*** Passage provided Section Begins ***

A tradition of celibate priests also flourishes in the East. While most parish priests are married, celibate priests are traditionally monks. In the modern Eastern Catholic Churches, this is not always the case with some churches having celibate parish priests. Some have celibate priest-monks leading parishes as well. In both the Eastern Catholic and Orthodox Churches, the bishop is chosen from the celibate clergy.

Both the Catholic and Orthodox Churches attest to the early Church’s use of celibate clergy. East and West put this into practice differently from almost the earliest times, but celibate clergy itself was never disputed.

Douay is reading late Latin practice into the text. The Fathers for instance have preserved St. Peter’s words to his wife at her martyrdom, etc…, along with the words of the bishop being the husband of one wife (no, they did NOT interpret it as meaning the Church).

*** Passage provided Section Ends ***

• _Activities_
1. Answer these questions from the passage on celibate clergy:
(a) In the East, which priests are traditionally celibate?
(b) In the Eastern Catholic and Orthodox Churches, from which clergy is the bishop chosen?
(c) Who does the passage say is reading late Latin practice into the text?
2. Continue the passage on celibate clergy from the point after its final sentence.

*** Available data Section Begins ***

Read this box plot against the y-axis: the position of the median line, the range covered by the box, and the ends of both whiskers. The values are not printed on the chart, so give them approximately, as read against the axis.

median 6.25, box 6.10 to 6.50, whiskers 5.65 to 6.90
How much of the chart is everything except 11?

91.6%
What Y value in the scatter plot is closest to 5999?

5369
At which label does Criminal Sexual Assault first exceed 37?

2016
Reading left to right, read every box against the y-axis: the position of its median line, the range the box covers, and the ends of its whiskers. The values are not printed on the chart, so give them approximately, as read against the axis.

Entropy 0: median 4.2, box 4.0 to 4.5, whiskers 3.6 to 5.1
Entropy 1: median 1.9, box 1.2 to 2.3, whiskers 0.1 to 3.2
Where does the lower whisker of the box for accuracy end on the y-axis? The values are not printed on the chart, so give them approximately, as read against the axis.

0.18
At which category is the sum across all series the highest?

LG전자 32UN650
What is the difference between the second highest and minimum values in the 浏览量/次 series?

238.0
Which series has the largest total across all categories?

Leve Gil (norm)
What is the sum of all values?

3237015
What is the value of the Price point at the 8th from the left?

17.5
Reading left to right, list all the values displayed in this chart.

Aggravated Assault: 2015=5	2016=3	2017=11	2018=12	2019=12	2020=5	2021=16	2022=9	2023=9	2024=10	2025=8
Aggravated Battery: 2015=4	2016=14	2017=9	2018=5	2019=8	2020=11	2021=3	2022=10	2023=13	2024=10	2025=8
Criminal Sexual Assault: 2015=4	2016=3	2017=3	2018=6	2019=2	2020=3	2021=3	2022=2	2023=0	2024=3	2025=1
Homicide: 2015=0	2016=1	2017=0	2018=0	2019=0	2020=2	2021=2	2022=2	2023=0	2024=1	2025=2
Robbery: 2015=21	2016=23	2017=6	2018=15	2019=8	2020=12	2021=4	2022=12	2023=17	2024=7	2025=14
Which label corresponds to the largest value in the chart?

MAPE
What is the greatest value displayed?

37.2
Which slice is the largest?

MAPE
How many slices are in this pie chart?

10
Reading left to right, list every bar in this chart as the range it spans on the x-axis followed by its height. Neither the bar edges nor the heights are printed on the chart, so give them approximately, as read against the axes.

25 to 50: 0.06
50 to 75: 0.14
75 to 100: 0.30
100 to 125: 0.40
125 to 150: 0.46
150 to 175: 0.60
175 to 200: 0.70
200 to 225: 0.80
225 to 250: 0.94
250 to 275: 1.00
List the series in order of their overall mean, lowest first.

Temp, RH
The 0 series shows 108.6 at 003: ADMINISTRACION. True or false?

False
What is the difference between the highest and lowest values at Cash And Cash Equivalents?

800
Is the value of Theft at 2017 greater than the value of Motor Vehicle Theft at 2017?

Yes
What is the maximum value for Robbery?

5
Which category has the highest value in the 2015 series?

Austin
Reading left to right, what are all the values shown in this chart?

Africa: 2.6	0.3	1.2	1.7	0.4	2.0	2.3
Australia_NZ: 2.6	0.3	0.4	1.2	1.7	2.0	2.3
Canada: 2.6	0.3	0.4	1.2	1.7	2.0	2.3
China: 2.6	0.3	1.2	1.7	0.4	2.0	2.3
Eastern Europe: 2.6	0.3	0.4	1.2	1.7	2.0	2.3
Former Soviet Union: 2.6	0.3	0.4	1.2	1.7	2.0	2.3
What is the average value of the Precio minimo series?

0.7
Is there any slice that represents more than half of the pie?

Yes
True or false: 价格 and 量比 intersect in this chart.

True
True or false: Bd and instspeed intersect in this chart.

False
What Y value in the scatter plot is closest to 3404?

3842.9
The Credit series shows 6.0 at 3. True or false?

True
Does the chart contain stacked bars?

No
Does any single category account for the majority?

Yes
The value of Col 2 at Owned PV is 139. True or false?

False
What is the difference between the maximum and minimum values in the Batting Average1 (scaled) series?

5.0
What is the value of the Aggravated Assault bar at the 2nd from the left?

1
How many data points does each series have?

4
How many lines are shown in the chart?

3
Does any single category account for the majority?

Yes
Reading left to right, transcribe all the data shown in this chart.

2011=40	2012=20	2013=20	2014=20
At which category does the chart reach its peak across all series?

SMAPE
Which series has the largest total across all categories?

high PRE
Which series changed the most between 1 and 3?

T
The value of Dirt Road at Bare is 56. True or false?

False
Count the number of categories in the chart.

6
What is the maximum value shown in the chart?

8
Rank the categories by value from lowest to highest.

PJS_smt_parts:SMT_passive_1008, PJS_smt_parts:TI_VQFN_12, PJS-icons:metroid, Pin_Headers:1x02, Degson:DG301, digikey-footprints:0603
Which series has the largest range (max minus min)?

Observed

*** Available data Section Ends ***

• _Results for the exercise_
1.
(a) Monks
(b) The celibate clergy
(c) Douay

2.
I Corinthians was written by St Paul, not St Peter. St Paul never married. Notthing to do with “Late Latin practices”. You’re the one who is “reading in” something which isn’t there.

Read the quote. He mentions St. Peter by name (“Cephas”).

The fact is that marriage is discouraged for those who choose to devote their lives to serving the Lord; however, there are exceptions.

Try to think of it this way: Priests are to be available to their flock 24/7. Marriage doesn’t benefit the flock, and it wouldn’t benefit the family of the Priest, as a married man has obligations to his wife and children. It’s not fair to the parish, the wife and children, or the Priest. It only makes sense. Keep in mind, exceptions are just that, exceptions, not the norm.

When changing a discipline of the Church (or any organization for that matter), the questions always need be asked “to what end?”, that is, what is to be gained?

There is no evidence that allowing RC Priests to marry carte blanche will do anything to affect the priest shortage, or any other facet of their life.

The most ardent critics of said policy tend not to be Priests, or those considering the vocation, but outsiders who simply don’t like it.

Members of the Deaconate can be married (assuming they after post marriage), and it isn’t as though the Deaconate is busting at the seems with volunteers.

So really, we need to ask “why should the Church allow Priests to marry?”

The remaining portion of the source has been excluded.